Synthetically, 6-amino-4-fluoronicotinonitrile is typically prepared through a multi-step process. A common route starts with 4,6-dichloronicotinonitrile, where the pyridine core and nitrile group are pre-installed. The 4-position is selectively fluorinated by nucleophilic aromatic substitution using a fluoride source, such as potassium fluoride, under controlled conditions. The 6-position is then aminated by reacting the chloro intermediate with ammonia or an amine equivalent, often under elevated temperature or catalytic conditions to ensure regioselectivity. Alternatively, the synthesis may begin with 4-fluoro-6-hydroxynicotinonitrile, where the hydroxyl group is converted to an amine via a Buchwald-Hartwig amination or a related transformation. These methods rely on well-established heterocyclic and fluorination chemistry protocols, ensuring high yields and purity.

The primary application of 6-amino-4-fluoronicotinonitrile is as a synthetic intermediate in pharmaceutical chemistry. The pyridine core is a privileged scaffold in drugs targeting cancer, inflammation, and infectious diseases, due to its ability to engage in hydrogen bonding and π-interactions. The 6-amino group serves as a handle for forming amides, amines, or heterocycles, while the 4-fluorine enhances metabolic stability and lipophilicity. The 3-cyano group is a versatile moiety, enabling hydrolysis to carboxylic acids, reduction to amines, or cyclization to form additional heterocycles. This compound is frequently used in the synthesis of kinase inhibitors, antimicrobial agents, and receptor modulators, where the combination of polar and electron-withdrawing groups optimizes pharmacokinetic properties and target affinity.
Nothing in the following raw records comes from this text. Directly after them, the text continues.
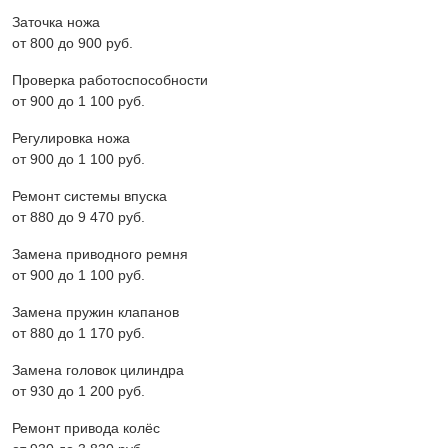
Заточка ножа
от 800 до 900 pyб.
Проверка работоспособности
от 900 до 1 100 pyб.
Регулировка ножа
от 900 до 1 100 pyб.
Ремонт системы впуска
от 880 до 9 470 pyб.
Замена приводного ремня
от 900 до 1 100 pyб.
Замена пружин клапанов
от 880 до 1 170 pyб.
Замена головок цилиндра
от 930 до 1 200 pyб.
Ремонт привода колёс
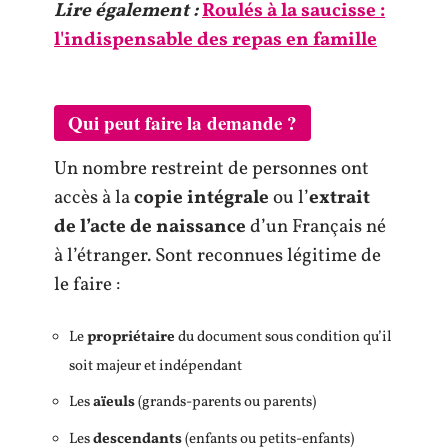
Lire également :
Roulés à la saucisse :
l'indispensable des repas en famille
Qui peut faire la demande ?
Un nombre restreint de personnes ont
accès à la
copie intégrale
ou l’
extrait
de l’acte de naissance
d’un Français né
à l’étranger. Sont reconnues légitime de
le faire :
Le
propriétaire
du document sous condition qu’il
soit majeur et indépendant
Les
aïeuls
(grands-parents ou parents)
Les
descendants
(enfants ou petits-enfants)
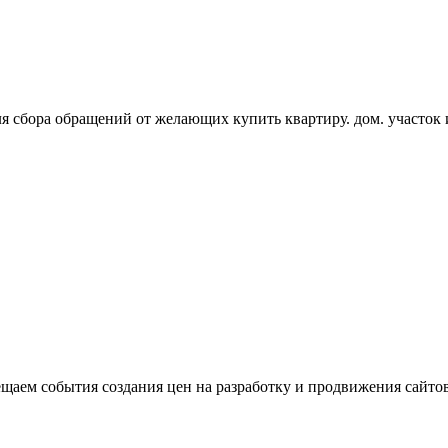
я сбора обращений от желающих купить квартиру. дом. участо
щаем события создания цен на разработку и продвижения сайтов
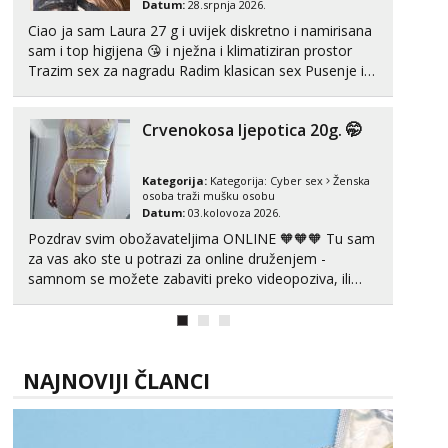
Datum:
28.srpnja 2026.
Tel:
064/677-677
- Kod: #119
Ciao ja sam Laura 27 g i uvijek diskretno i namirisana
tel:0,93€ - mob:1,12€ min
sam i top higijena 😘 i nježna i klimatiziran prostor
Trazim sex za nagradu Radim klasican sex Pusenje i
Biljana
gutanje sperme Erotsko rublje imam uvijek Lizati me
Čekam tvoj poziv!
mozes i ljubiti po tijelu Iskljucivo neradim analni !!! I
Tel:
064/677-677
- Kod: #132
Crvenokosa ljepotica 20g. 🤭
neljubim se Wha...
tel:0,93€ - mob:1,12€ min
Vanesa
Kategorija:
Kategorija:
Cyber sex
Ženska
osoba traži mušku osobu
Čekam tvoj poziv!
Datum:
03.kolovoza 2026.
Tel:
064/677-677
- Kod: #74
Pozdrav svim obožavateljima ONLINE 🧡🧡🧡 Tu sam
tel:0,93€ - mob:1,12€ min
za vas ako ste u potrazi za online druženjem -
samnom se možete zabaviti preko videopoziva, ili
Žana
ako vam nisam dovoljna radim i u paru i trojci s
Čekam tvoj poziv!
kolegicama, svaka je drugačija 😉 Radim i vruća
Tel:
064/677-677
- Kod: #135
tipkanja uz slike i hot line pozive. Za vas sam
tel:0,93€ - mob:1,12€ min
pripremila ...
NAJNOVIJI ČLANCI
Lili
Čekam tvoj poziv!
Tel:
064/677-677
- Kod: #128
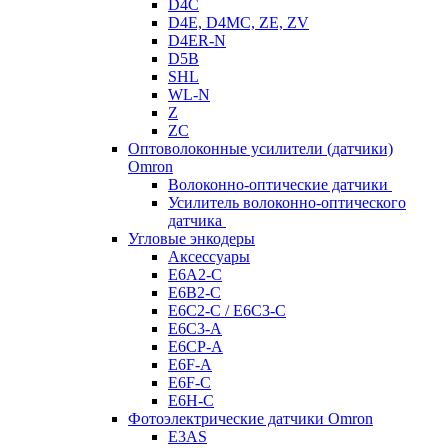
D4C
D4E, D4MC, ZE, ZV
D4ER-N
D5B
SHL
WL-N
Z
ZC
Оптоволоконные усилители (датчики)
Omron
Волоконно-оптические датчики
Усилитель волоконно-оптического
датчика
Угловые энкодеры
Аксессуары
E6A2-C
E6B2-C
E6C2-C / E6C3-C
E6C3-A
E6CP-A
E6F-A
E6F-C
E6H-C
Фотоэлектрические датчики Omron
E3AS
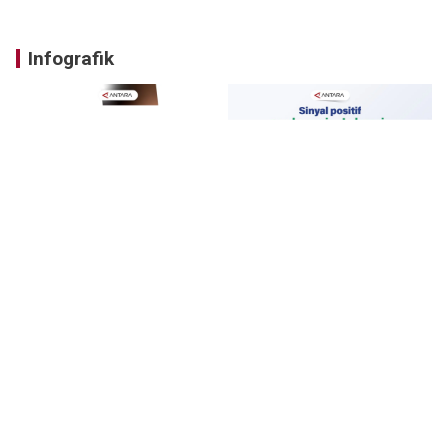
Infografik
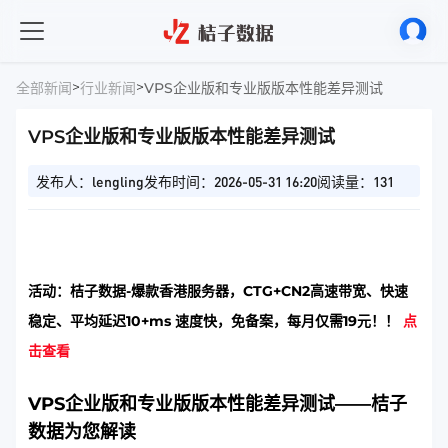
>
>
全部新闻
行业新闻
VPS企业版和专业版版本性能差异测试
VPS企业版和专业版版本性能差异测试
发布人：lengling
发布时间：2026-05-31 16:20
阅读量：131
活动：桔子数据-爆款香港服务器，CTG+CN2高速带宽、快速
稳定、平均延迟10+ms 速度快，免备案，每月仅需19元！！
点
击查看
VPS企业版和专业版版本性能差异测试——桔子
数据为您解读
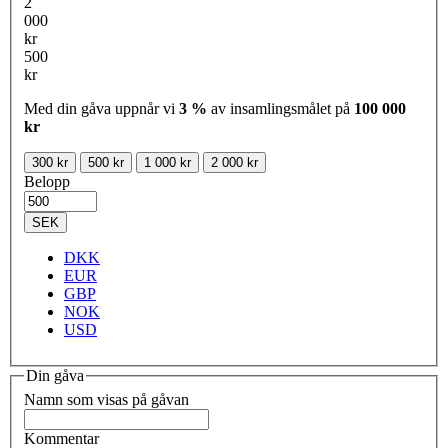
2
000
kr
500
kr
Med din gåva uppnår vi
3 %
av insamlingsmålet på
100 000
kr
300 kr
500 kr
1 000 kr
2 000 kr
Belopp
SEK
DKK
EUR
GBP
NOK
USD
Din gåva
Namn som visas på gåvan
Kommentar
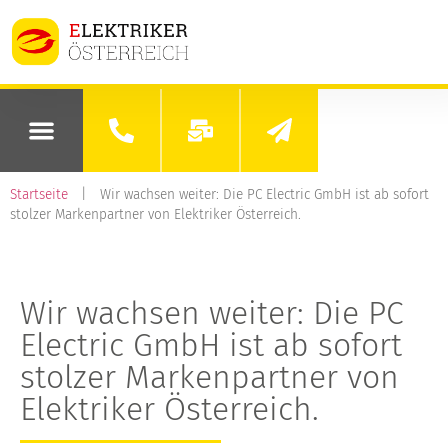
Startseite
|
Wir wachsen weiter: Die PC Electric GmbH ist ab sofort
stolzer Markenpartner von Elektriker Österreich.
Wir wachsen weiter: Die PC
Electric GmbH ist ab sofort
stolzer Markenpartner von
Elektriker Österreich.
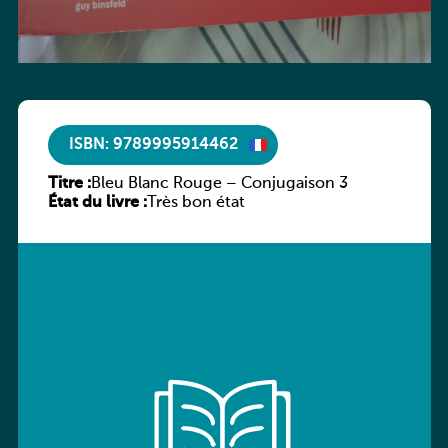
ISBN: 9789995914462
Titre :
Bleu Blanc Rouge – Conjugaison 3
État du livre :
Très bon état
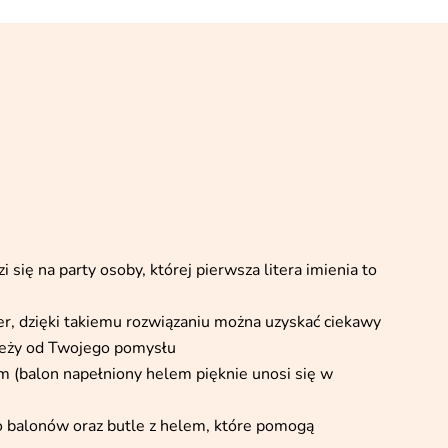
 się na party osoby, której pierwsza litera imienia to
er, dzięki takiemu rozwiązaniu można uzyskać ciekawy
ależy od Twojego pomysłu
m (balon napełniony helem pięknie unosi się w
o balonów oraz butle z helem, które pomogą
In addition to pharmaceuticals, the compound is employed in agrochemical synthesis, particularly for developing pesticides and herbicides, where fluorinated pyridines are valued for their bioactivity and environmental stability. In academic research, it serves as a model compound for studying regioselective functionalization, the electronic effects of fluorine and amino groups, and nitrile reactivity. Its synthesis has contributed to the refinement of fluorination and amination techniques.

The significance of 6-amino-4-fluoronicotinonitrile lies in its role as a multifunctional intermediate that combines the biological relevance of pyridine with the synthetic versatility of amino, fluoro, and cyano groups. Its development reflects progress in regioselective heterocyclic synthesis and fluorinated chemistry. By enabling the efficient synthesis of complex, biologically active molecules, it has become a critical tool in advancing pharmaceutical, agrochemical, and chemical research.